Allows us to focus on the WHAT, rather than the HOW.

---
class: inverse
## Your turn

Use the fbi data from the package classdata

- introduce a variable `personal` into the dataset that is `TRUE` for personal crimes, and `FALSE` for property crimes. Do not use the variable `Violent.crime`.
- now introduce a variable `class` into the dataset that has two levels: `personal` and `property` classifying the types of crimes reported.
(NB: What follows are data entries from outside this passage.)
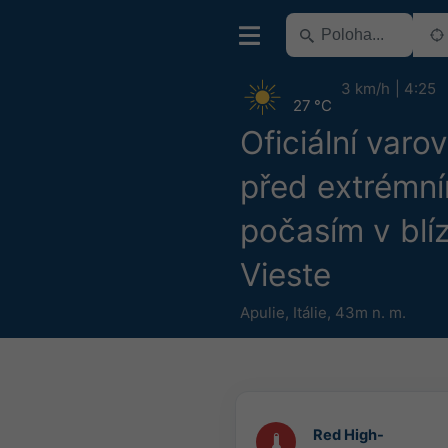
3 km/h
4:25
27 °C
Oficiální varo
před extrémn
počasím v blíz
Vieste
Apulie
,
Itálie
,
43m n. m.
Red High-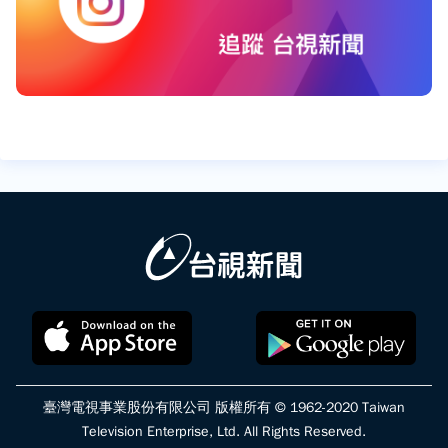
臺灣電視事業股份有限公司 版權所有 © 1962-2020 Taiwan
Television Enterprise, Ltd. All Rights Reserved.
Think of `ifelse` or `replace`.

---
class: inverse
## Your turn

1. Load the 2022 BRFSS data for Iowa from https://raw.githubusercontent.com/Stat579-at-ISU/stat579-at-isu.github.io/master/homework/data/brfss-iowa-2022.csv

2. How many observations, how many variables does the data set have?

3. Draw a barchart of the variable `SLEPTIM1`

4. Read up on the variable encoding in the [codebook](https://www.cdc.gov/brfss/annual_data/2022/zip/codebook22_llcp-v2-508.zip)

5. Some of the values should be encoded as `NA`. Use `mutate` to fix those values. Then re-draw the barchart. Include gender (`SEXVAR`) into the chart.